Dive Brief:
- Nvidia on Monday introduced its latest models and frameworks designed to help the world’s leading robotics companies scale physical artificial intelligence beyond experimentation to real industrial applications at its 2026 GTC conference in San Jose, California.
- The technology giant is rolling out its new Isaac simulation frameworks, as well as its Cosmos and Gr00t open models for the industry to develop, train and deploy the next generation of intelligent robotics.
- Industrial leaders such as ABB Robotics, Fanuc and Yaskawa are integrating Nvidia Omniverse libraries and Isaac simulation frameworks into their systems to validate robots and production lines using digital twins.
Dive Insight:
Nvidia, originally known for its gaming graphics cards, has become the poster child of the AI boom in recent years. In October, the technology giant’s market valuation surpassed $5 trillion, Reuters reported. Its success has been driven by surging demand for premium graphics processing units that power data centers used largely for storage and AI factories, which are built specifically to run AI models.
In addition to chips, the company is also expanding its influence in the physical AI space as manufacturers look to make their workflows and production lines more efficient through automation and robotics. As industrial robotics become more AI-driven, manufacturers are looking for software that can accurately emulate what will happen on the shop floor before deployment, according to Nvidia. Developers are leveraging Nvidia’s Omniverse libraries and Cosmos to create more physically accurate simulations, as well as Gr00t to give robots a “human-like” brain.
“NVIDIA’s full-stack platform — spanning computing, open models and software frameworks — is the foundation for the robotics industry, uniting a worldwide ecosystem to build the intelligent machines that will power the next generation of factories, logistics, transportation and infrastructure,” CEO and founder Jensen Huang said in a statement.
Some of the leading robotics companies are using Nvidia’s software to support enhanced simulation, digital twin and sensor processing capabilities, including European-based Universal Robots and Kuka.
“We’re working with them to implement our physical AI models [and] integrate into simulation systems so that we could deploy these robots into manufacturing lines all over,” Huang said Monday during his keynote presentation at GTC on Monday.

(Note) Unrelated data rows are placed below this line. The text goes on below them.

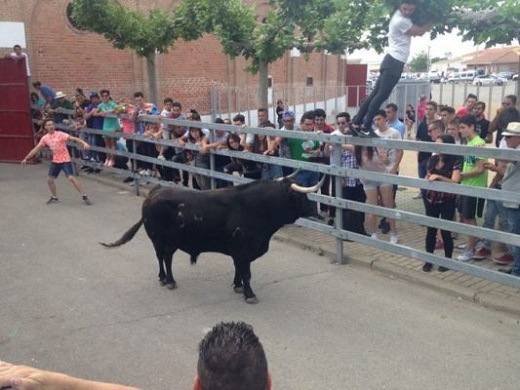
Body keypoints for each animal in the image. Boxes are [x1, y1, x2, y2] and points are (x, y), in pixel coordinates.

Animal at [99, 178, 322, 304]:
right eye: (303, 198)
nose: (317, 212)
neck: (259, 207)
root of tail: (155, 191)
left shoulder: (239, 251)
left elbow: (238, 269)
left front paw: (237, 286)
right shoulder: (243, 249)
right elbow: (246, 272)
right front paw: (249, 294)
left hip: (165, 241)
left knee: (163, 258)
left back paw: (164, 279)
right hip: (160, 239)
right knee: (163, 258)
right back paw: (168, 280)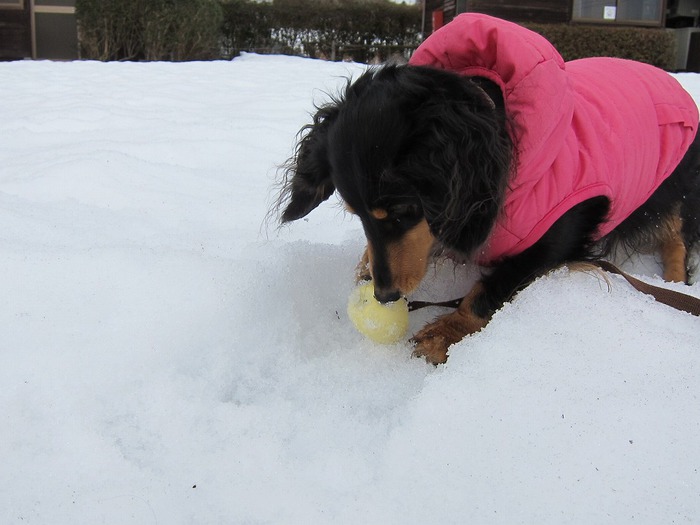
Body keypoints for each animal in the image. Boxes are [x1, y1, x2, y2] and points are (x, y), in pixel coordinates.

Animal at [276, 14, 700, 362]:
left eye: (403, 212)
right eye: (357, 215)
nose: (384, 295)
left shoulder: (562, 232)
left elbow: (492, 285)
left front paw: (447, 331)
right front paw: (364, 265)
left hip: (671, 189)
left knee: (677, 237)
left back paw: (673, 281)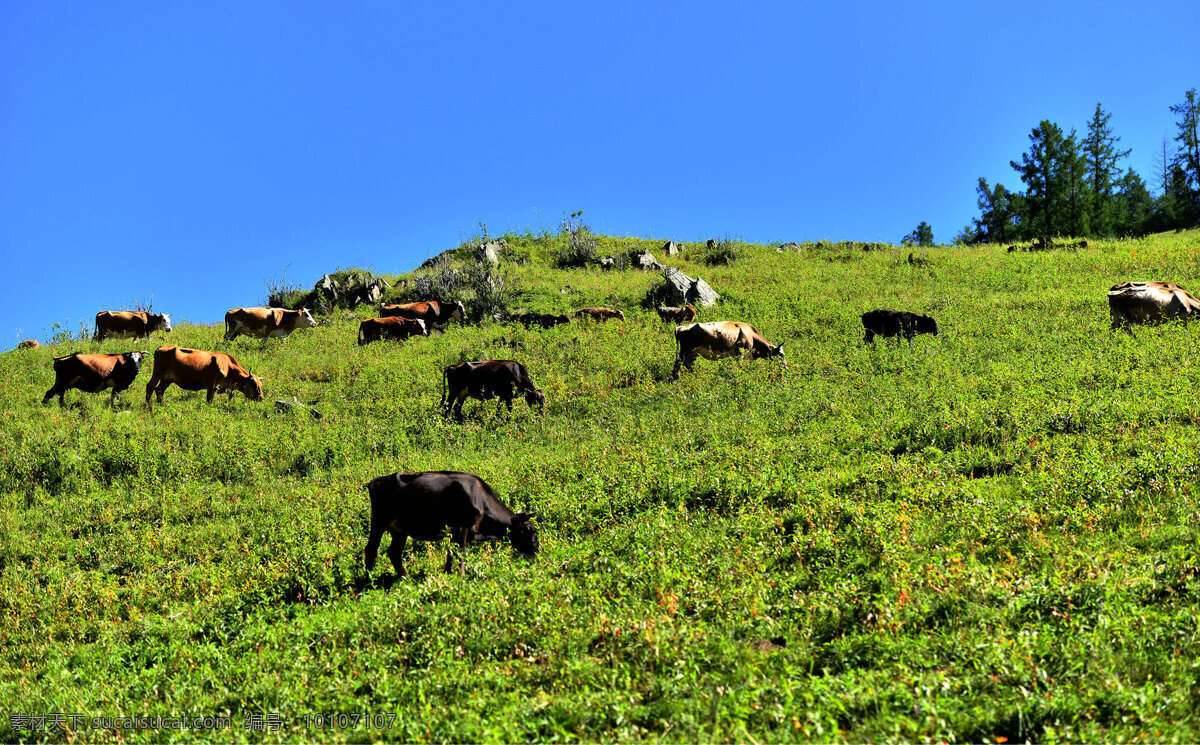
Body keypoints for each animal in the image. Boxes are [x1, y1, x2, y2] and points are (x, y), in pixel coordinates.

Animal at [360, 467, 540, 578]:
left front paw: (448, 573)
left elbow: (451, 553)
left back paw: (405, 577)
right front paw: (461, 575)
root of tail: (375, 481)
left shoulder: (455, 532)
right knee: (371, 549)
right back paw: (369, 579)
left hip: (400, 530)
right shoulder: (462, 526)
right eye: (530, 531)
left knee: (394, 552)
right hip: (378, 522)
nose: (537, 551)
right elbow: (461, 552)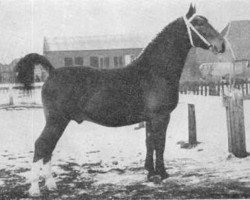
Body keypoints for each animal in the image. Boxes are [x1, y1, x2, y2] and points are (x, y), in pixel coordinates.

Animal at [16, 4, 226, 195]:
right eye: (199, 23)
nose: (222, 44)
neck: (154, 71)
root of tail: (52, 72)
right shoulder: (161, 117)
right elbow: (160, 144)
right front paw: (162, 174)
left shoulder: (149, 119)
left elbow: (150, 143)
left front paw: (151, 173)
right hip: (56, 120)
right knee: (41, 146)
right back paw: (35, 189)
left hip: (58, 121)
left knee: (48, 148)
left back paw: (51, 185)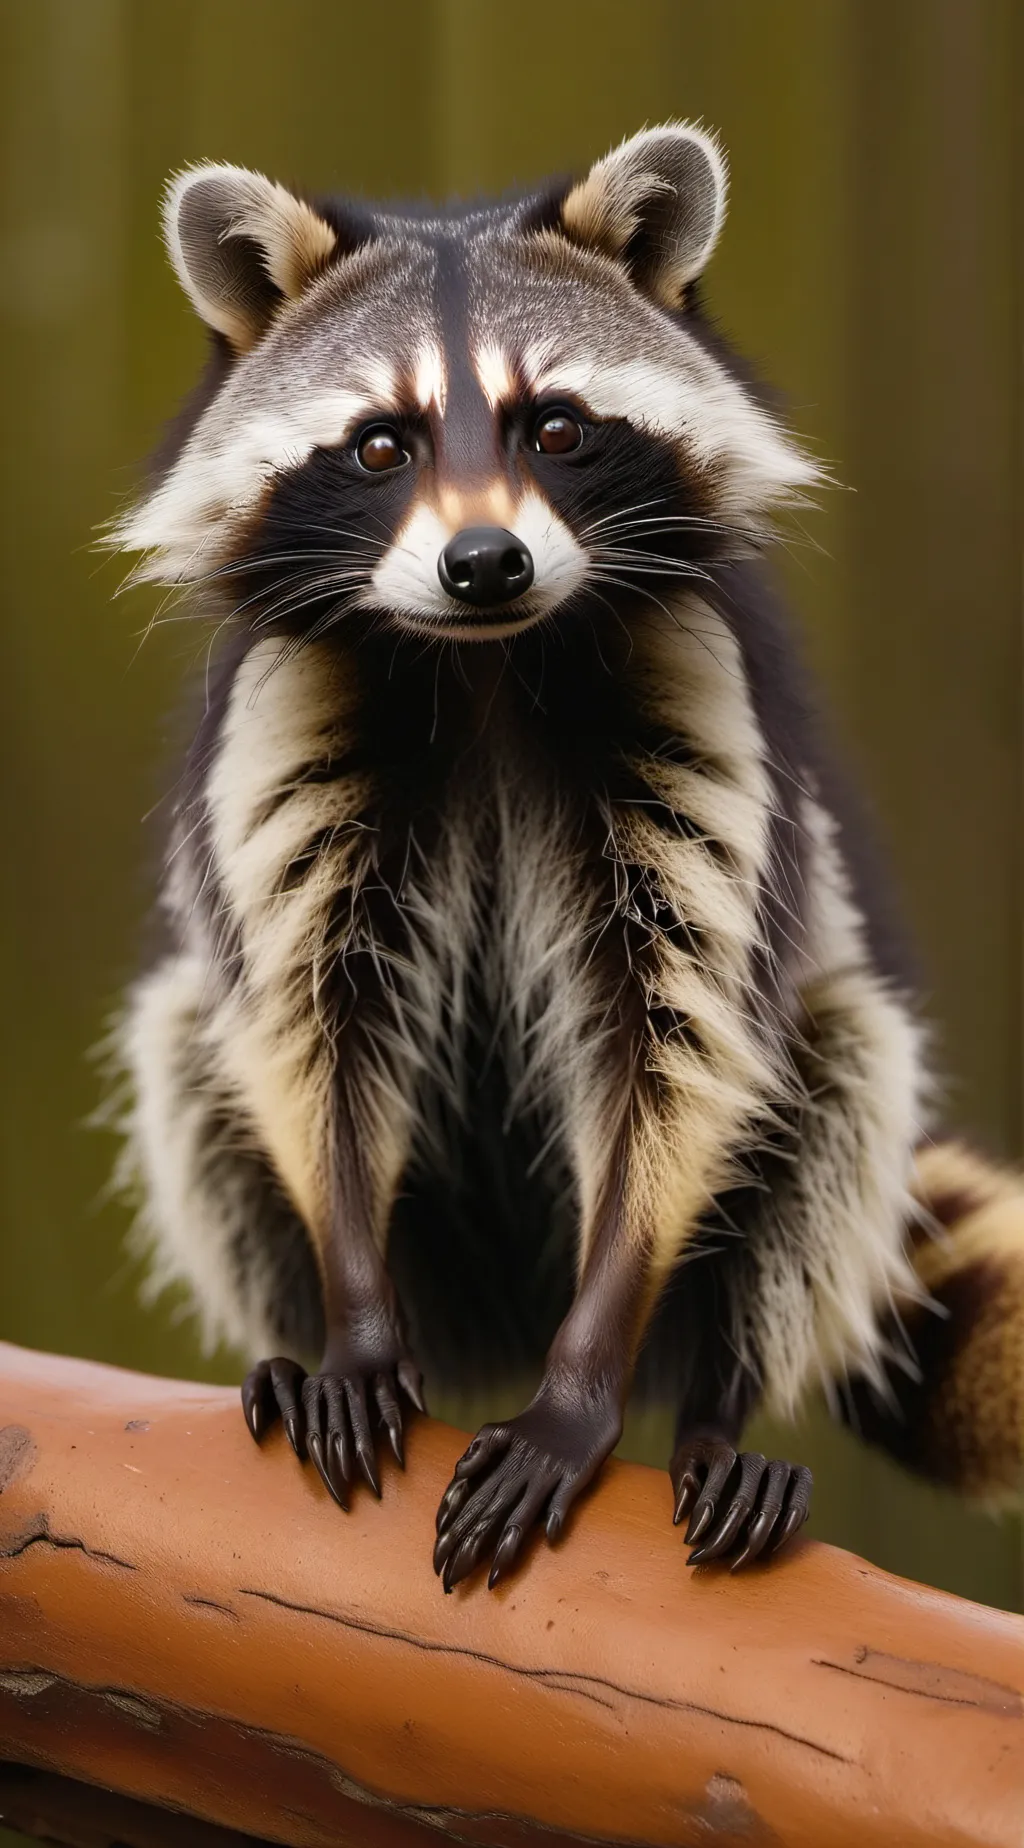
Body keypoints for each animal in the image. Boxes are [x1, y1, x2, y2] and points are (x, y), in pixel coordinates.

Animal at [113, 124, 1024, 1590]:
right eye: (381, 444)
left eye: (555, 427)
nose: (485, 563)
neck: (485, 660)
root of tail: (493, 1333)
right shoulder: (288, 711)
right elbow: (310, 1025)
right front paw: (351, 1325)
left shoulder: (696, 695)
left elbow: (677, 1042)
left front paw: (583, 1388)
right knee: (192, 1043)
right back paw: (297, 1346)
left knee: (839, 1067)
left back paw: (715, 1409)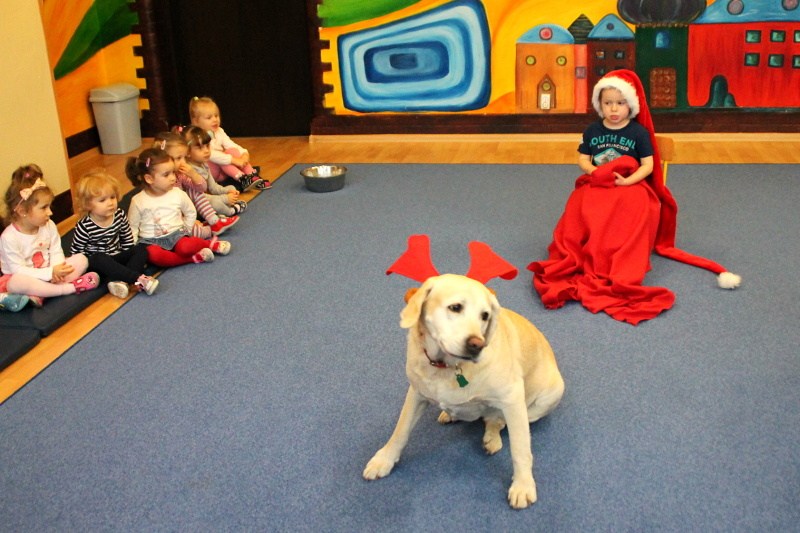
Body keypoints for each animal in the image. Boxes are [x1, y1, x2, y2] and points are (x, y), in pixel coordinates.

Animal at [363, 273, 564, 509]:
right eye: (455, 307)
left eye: (485, 315)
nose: (477, 345)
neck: (447, 367)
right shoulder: (416, 393)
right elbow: (400, 430)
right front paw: (384, 459)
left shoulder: (513, 398)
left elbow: (520, 449)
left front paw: (523, 485)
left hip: (549, 395)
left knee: (497, 420)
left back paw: (491, 436)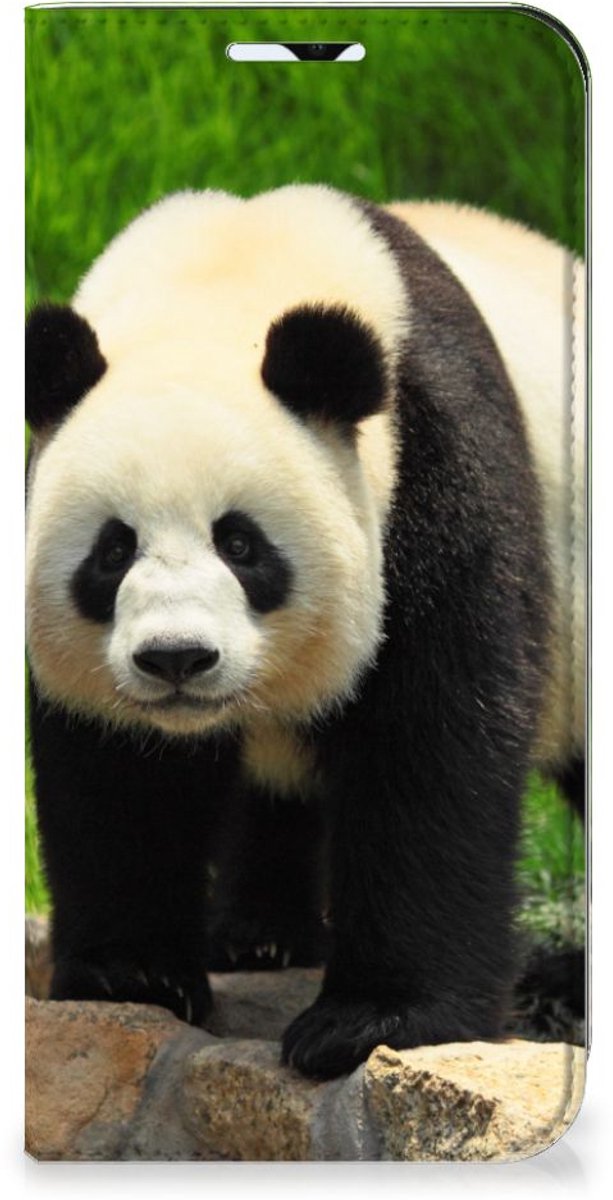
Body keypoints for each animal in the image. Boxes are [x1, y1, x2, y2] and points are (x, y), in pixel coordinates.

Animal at [25, 185, 585, 1080]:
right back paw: (259, 934)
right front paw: (130, 976)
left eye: (241, 543)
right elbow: (118, 773)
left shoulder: (436, 466)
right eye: (113, 550)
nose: (176, 659)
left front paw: (372, 1021)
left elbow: (431, 742)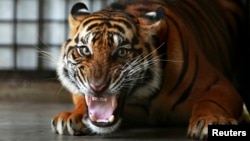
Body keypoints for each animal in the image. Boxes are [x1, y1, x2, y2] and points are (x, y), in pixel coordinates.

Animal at [50, 0, 248, 140]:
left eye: (122, 52)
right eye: (85, 50)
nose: (97, 87)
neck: (148, 97)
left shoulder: (218, 84)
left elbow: (210, 102)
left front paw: (211, 120)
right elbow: (82, 100)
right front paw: (71, 117)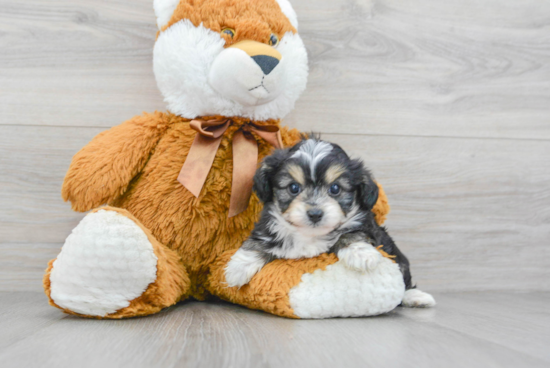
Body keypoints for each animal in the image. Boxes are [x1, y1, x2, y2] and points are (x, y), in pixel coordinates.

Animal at [224, 138, 436, 308]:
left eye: (335, 188)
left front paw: (361, 254)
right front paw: (238, 267)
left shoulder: (367, 225)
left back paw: (416, 297)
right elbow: (261, 239)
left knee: (404, 276)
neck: (310, 235)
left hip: (396, 255)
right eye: (293, 188)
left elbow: (352, 232)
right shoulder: (269, 225)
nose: (315, 213)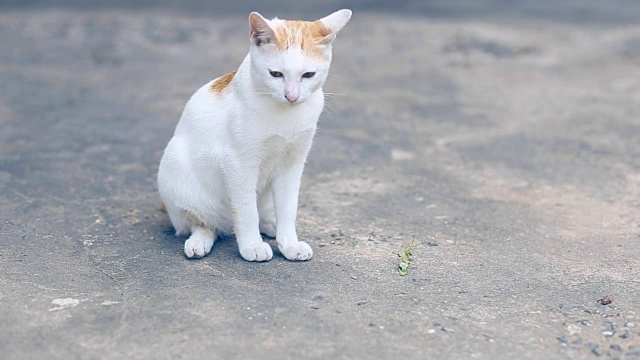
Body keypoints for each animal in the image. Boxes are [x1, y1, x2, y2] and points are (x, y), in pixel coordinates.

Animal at [157, 9, 352, 262]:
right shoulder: (238, 163)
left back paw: (270, 225)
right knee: (204, 224)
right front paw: (251, 244)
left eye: (308, 75)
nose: (291, 96)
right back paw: (201, 240)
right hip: (177, 172)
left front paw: (289, 243)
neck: (285, 115)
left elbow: (288, 208)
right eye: (276, 74)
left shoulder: (292, 164)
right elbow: (246, 210)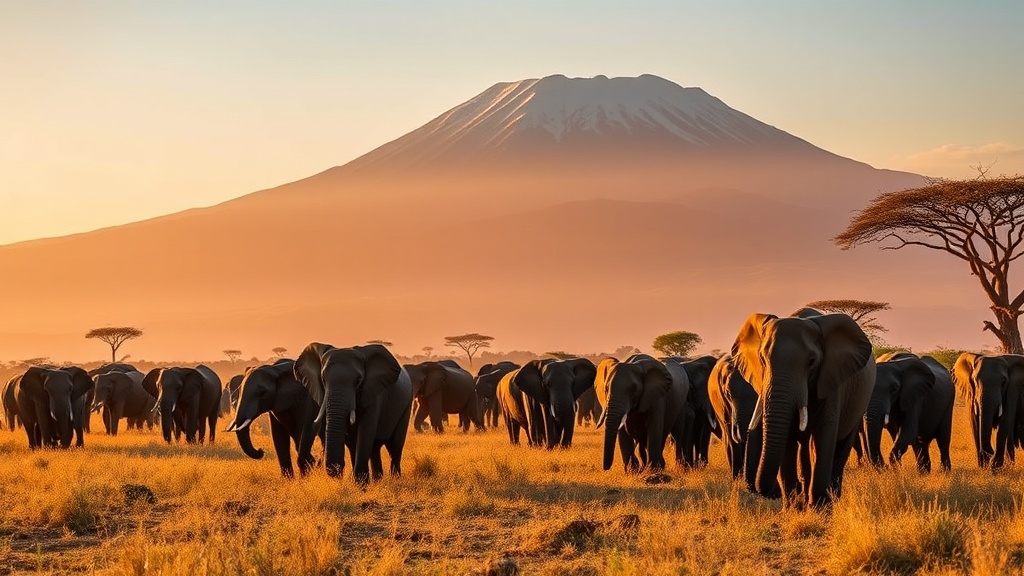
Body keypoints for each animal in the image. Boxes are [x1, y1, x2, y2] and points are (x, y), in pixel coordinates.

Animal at [294, 343, 412, 484]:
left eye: (358, 381)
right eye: (323, 379)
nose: (336, 471)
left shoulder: (373, 392)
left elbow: (365, 431)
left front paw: (360, 484)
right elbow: (352, 440)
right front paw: (358, 483)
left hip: (406, 406)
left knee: (394, 447)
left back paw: (395, 480)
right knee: (374, 448)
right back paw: (378, 481)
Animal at [732, 309, 875, 508]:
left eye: (811, 362)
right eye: (762, 359)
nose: (773, 493)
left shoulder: (831, 381)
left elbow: (824, 437)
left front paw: (820, 507)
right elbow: (787, 442)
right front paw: (794, 508)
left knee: (841, 447)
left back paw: (832, 497)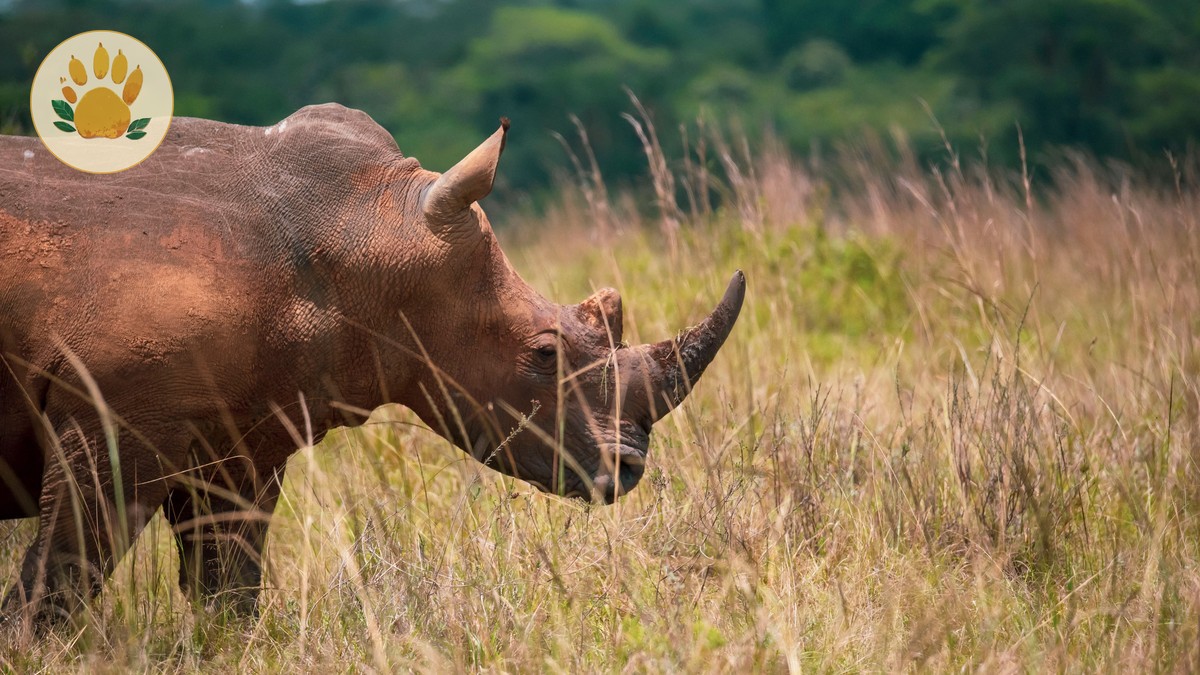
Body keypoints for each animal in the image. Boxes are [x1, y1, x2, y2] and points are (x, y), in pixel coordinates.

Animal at [0, 104, 743, 624]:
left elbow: (227, 590)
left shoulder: (241, 437)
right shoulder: (113, 416)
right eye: (543, 353)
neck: (368, 229)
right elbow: (60, 579)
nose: (629, 469)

U.S. developers Field AI and Skild AI are both using Nvidia’s models and frameworks to build robot brains for accelerated training. Pittsburgh-based Skild AI is working with ABB Robotics and Universal Robots to deploy its robot intelligence across different industries, according to a news release. It is also partnering with contract manufacturer Foxconn to enhance its production of electronic devices such as iPhones and Nintendo consoles.
Workr, marketed as a “robotic workforce company,” is leveraging Nvidia’s Omniverse libraries to train robots that can be deployed by small- and medium-sized manufacturers in minutes without programming knowledge. It is also integrating its AI platform ABB Robotics.
Other technology companies, such as Microsoft and Google, are leveraging Nvidia technology to develop their own models and lay the groundwork for physical AI applications. Manufacturers are projected to more than double their use of AI and automation by 2030, according to a recent PwC survey. One of the biggest hurdles for them to overcome is getting their workforce trained and ready for the transition.
Eventually, Huang said, “every industrial company will become a robotics company.”